*** Record excerpts ***

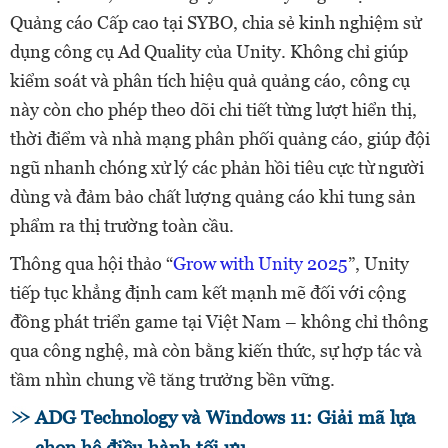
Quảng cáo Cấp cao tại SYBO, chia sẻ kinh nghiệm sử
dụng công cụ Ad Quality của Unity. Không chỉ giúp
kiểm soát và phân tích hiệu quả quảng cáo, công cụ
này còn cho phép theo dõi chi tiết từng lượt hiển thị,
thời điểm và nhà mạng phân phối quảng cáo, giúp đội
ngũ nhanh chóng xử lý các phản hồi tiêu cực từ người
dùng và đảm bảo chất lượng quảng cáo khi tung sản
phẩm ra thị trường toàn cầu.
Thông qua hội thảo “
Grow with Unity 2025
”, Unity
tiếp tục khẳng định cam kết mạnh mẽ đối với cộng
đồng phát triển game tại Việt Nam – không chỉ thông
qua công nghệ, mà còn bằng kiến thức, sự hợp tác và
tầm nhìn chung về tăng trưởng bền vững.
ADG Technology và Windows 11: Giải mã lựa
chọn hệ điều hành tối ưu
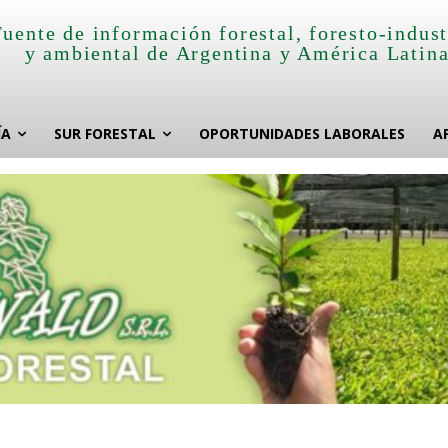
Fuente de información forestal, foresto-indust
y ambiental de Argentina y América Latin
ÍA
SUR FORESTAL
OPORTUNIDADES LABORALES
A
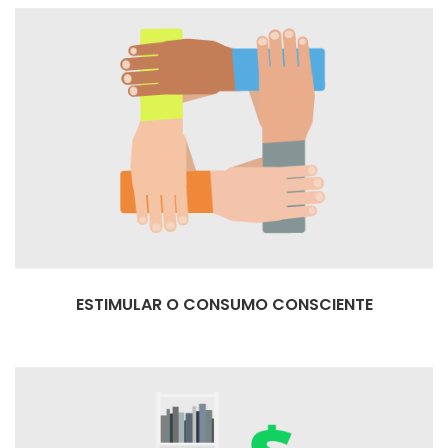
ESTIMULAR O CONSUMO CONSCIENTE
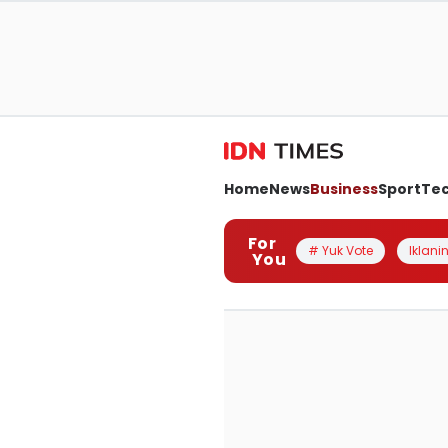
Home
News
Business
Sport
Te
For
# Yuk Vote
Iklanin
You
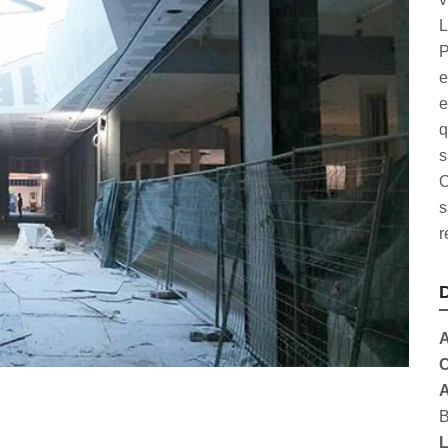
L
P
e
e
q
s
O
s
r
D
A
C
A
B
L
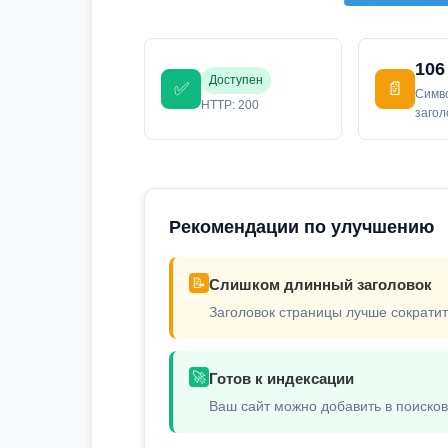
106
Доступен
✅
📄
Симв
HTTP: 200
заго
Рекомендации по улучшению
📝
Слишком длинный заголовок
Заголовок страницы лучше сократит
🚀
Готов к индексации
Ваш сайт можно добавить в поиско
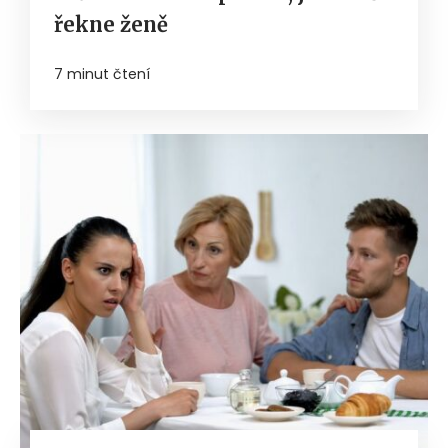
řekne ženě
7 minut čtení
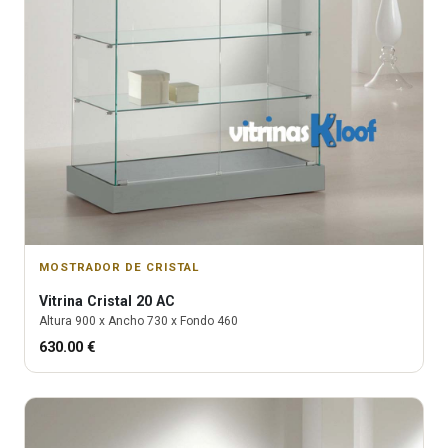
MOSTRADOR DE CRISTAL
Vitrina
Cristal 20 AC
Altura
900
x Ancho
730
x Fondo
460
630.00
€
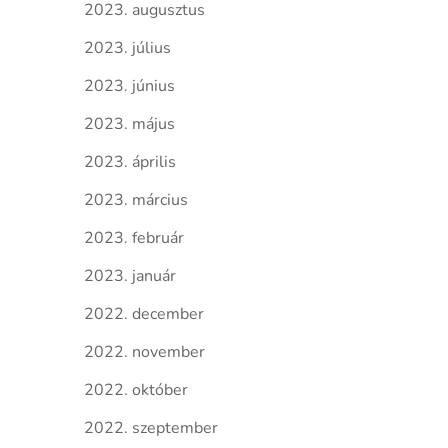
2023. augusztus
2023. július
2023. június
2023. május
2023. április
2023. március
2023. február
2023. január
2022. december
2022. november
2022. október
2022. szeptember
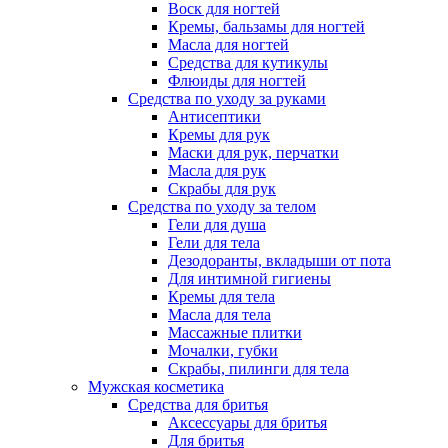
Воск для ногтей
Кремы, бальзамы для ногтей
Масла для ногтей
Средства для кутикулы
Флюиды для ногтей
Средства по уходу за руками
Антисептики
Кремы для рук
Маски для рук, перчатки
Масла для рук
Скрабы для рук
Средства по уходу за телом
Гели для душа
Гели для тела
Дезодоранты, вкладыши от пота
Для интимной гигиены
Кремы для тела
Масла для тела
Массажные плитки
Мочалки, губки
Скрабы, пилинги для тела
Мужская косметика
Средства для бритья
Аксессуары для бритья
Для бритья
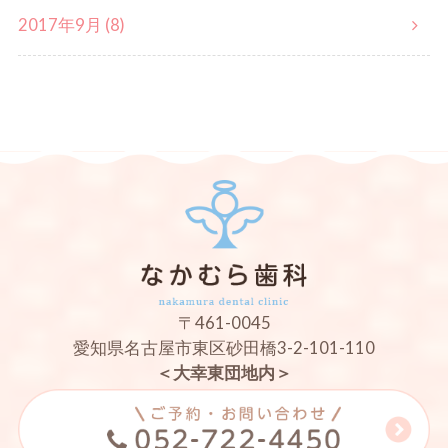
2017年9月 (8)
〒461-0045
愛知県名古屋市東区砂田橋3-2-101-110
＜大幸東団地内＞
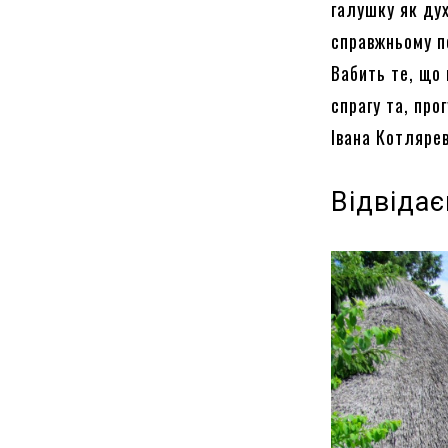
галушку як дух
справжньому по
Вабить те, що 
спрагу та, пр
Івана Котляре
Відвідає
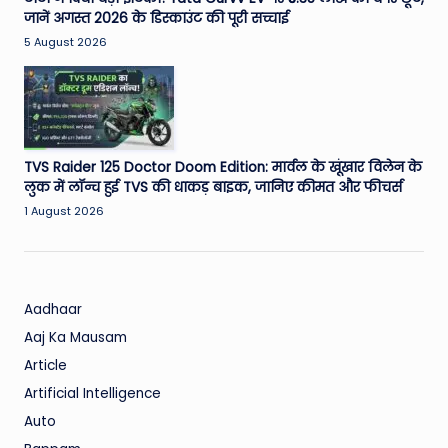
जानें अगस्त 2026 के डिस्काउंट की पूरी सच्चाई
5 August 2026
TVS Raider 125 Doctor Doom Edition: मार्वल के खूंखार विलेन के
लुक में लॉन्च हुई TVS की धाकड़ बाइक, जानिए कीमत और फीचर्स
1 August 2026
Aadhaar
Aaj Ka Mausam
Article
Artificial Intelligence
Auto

*** End of Record excerpts ***
*** Record excerpts ***

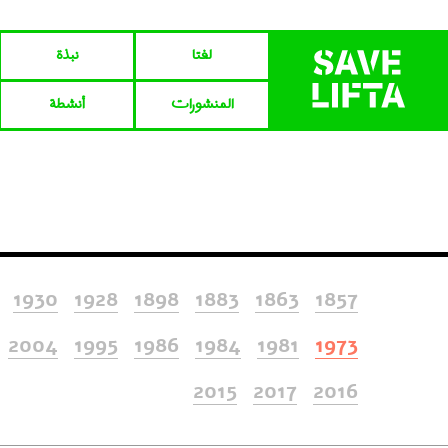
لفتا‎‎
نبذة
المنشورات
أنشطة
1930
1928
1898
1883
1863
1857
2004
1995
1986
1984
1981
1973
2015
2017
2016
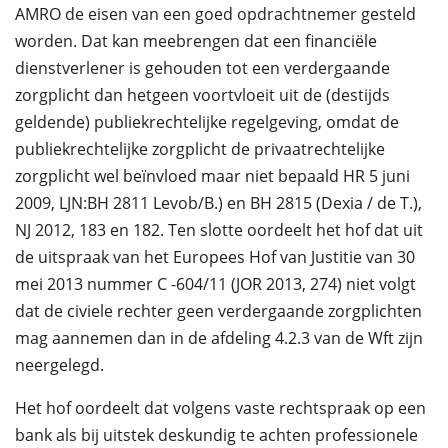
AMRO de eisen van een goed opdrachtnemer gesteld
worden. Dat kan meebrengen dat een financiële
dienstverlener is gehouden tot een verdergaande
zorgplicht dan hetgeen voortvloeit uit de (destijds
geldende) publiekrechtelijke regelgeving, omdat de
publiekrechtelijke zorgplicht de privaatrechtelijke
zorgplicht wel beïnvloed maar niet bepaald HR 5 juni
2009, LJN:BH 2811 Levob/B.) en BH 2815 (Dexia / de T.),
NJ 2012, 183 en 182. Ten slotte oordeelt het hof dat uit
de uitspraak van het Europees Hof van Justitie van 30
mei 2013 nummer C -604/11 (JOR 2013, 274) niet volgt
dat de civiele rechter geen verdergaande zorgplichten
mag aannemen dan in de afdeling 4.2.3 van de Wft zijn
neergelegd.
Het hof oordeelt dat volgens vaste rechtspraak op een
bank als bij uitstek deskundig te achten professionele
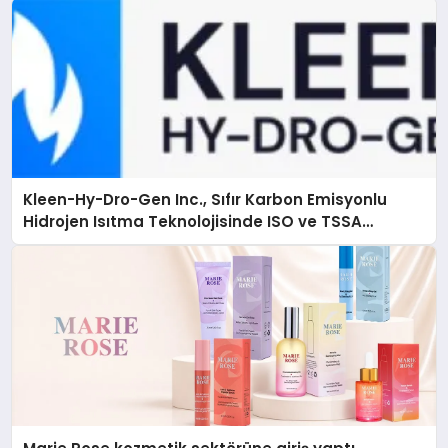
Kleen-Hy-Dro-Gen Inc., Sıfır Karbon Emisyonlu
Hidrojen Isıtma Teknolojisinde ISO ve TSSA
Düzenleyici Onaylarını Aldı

*** End of Record excerpts ***

● **Exercise goal**
Report back each line of the entries that holds the string "Unity".

● **Solution for this problem**
dụng công cụ Ad Quality của Unity. Không chỉ giúp
Grow with Unity 2025
”, Unity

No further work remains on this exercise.